ASSIGNMENT
What are the lines, word for word, from the line with "this for evenly" up to and including the line with "is listening to" in the records below? Omit the pictures.

INPUT DATA
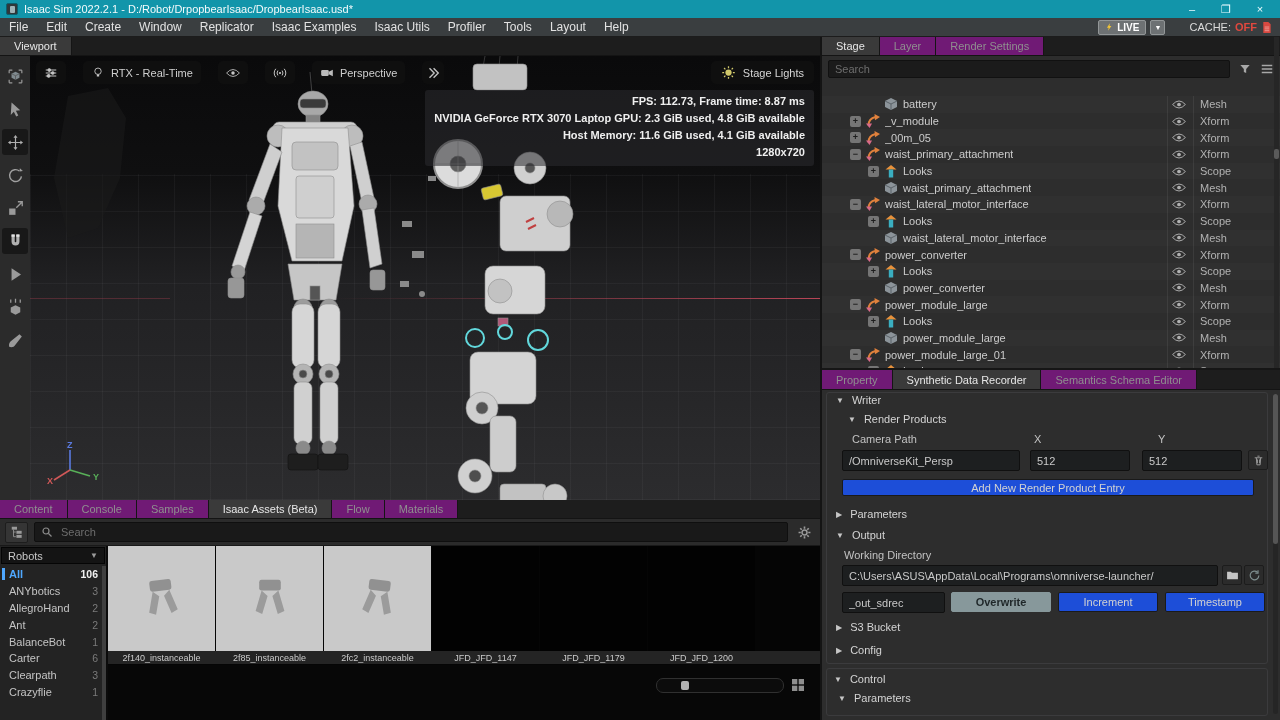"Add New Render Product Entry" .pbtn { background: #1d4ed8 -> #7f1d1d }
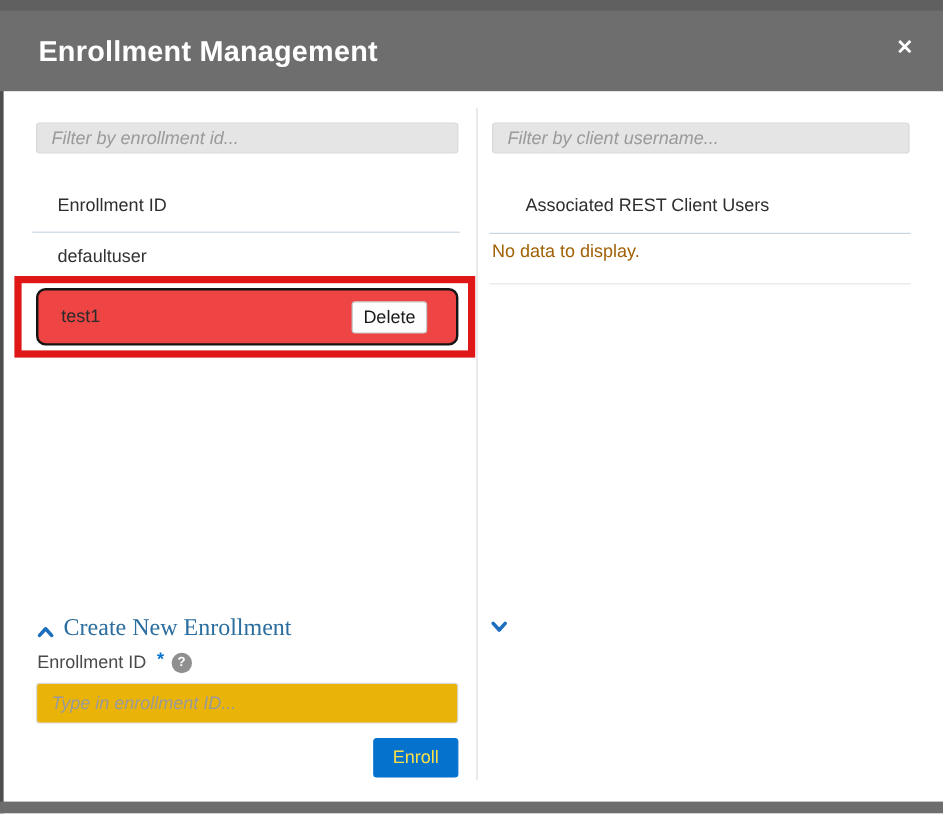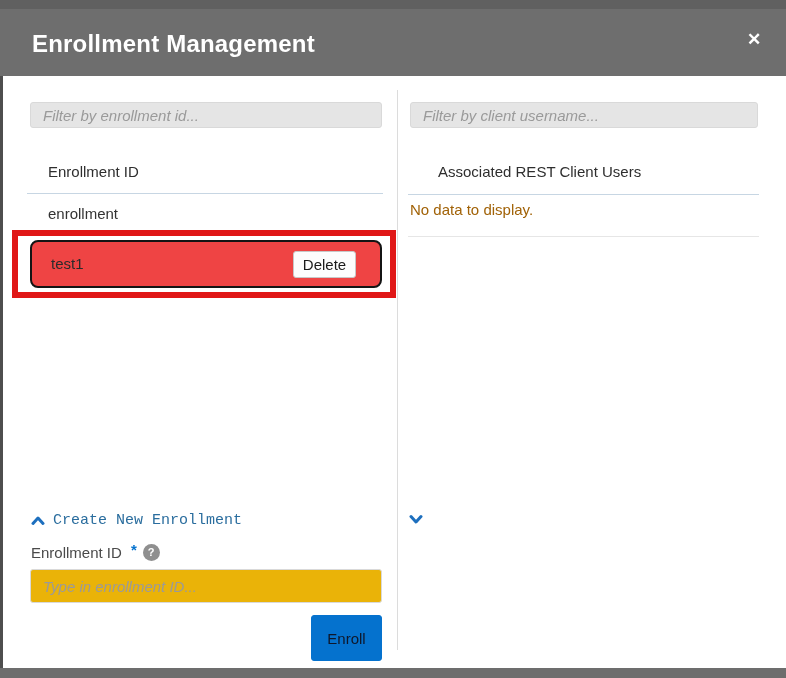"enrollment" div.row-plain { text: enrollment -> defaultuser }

==

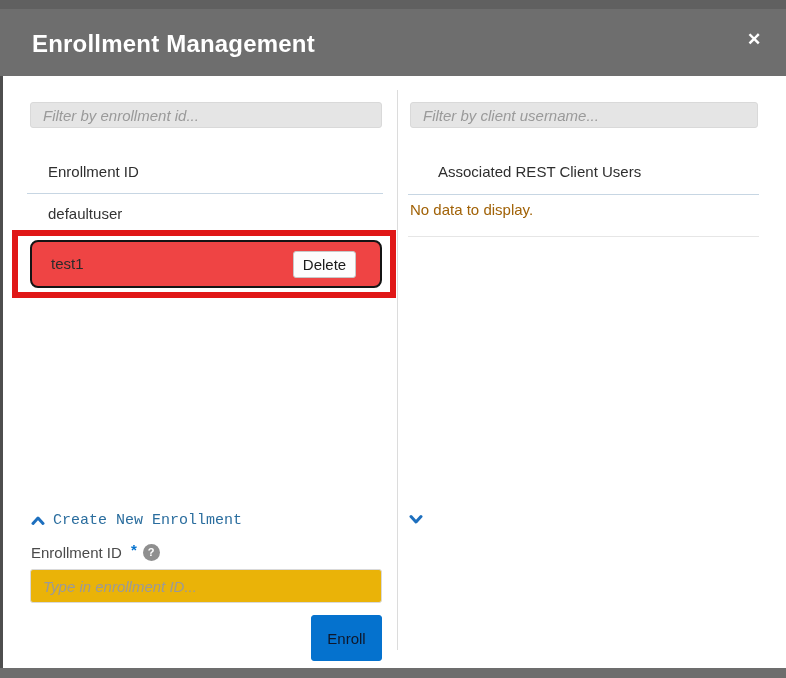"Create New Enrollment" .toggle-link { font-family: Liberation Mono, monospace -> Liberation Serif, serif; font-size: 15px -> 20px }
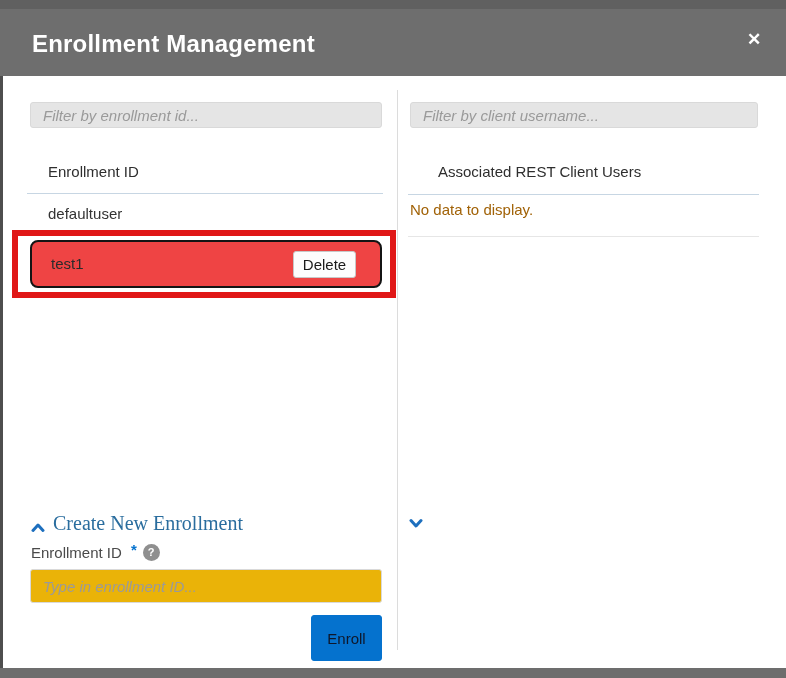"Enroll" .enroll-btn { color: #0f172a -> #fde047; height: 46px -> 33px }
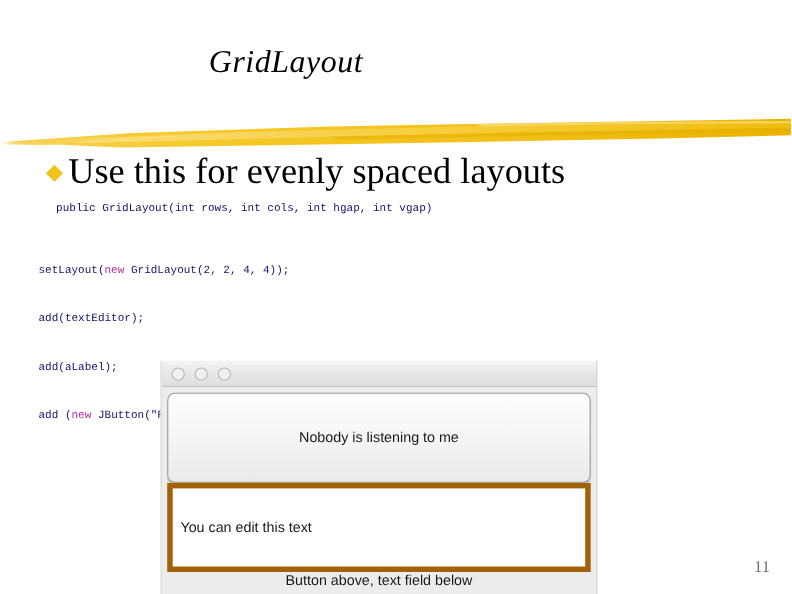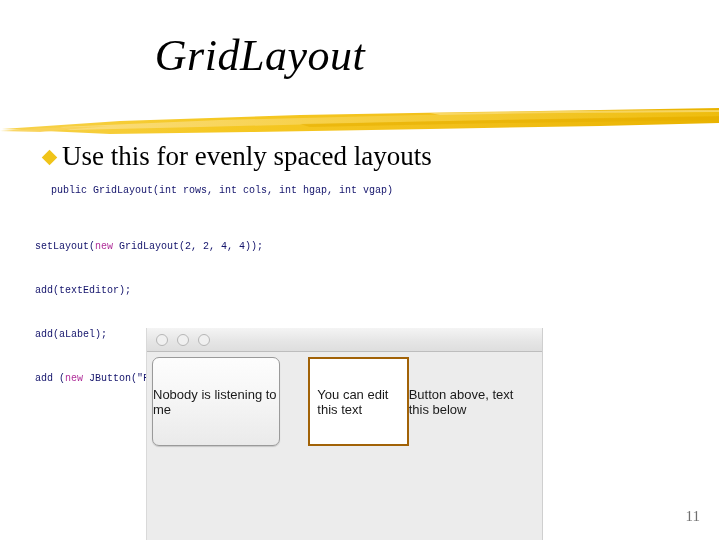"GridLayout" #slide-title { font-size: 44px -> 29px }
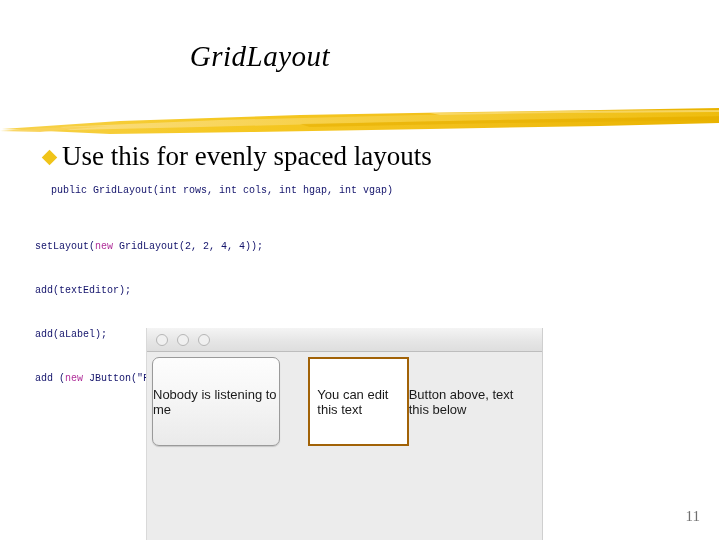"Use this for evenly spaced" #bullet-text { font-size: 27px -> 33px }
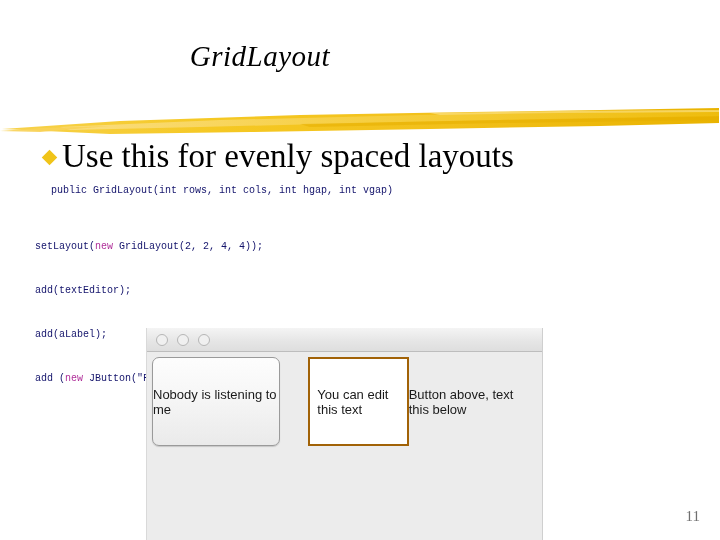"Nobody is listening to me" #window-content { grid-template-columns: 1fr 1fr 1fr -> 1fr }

RESPONSE AREA
"Use this for evenly spaced" #bullet-text { font-size: 27px -> 33px }
"Nobody is listening to me" #window-content { grid-template-columns: 1fr 1fr 1fr -> 1fr }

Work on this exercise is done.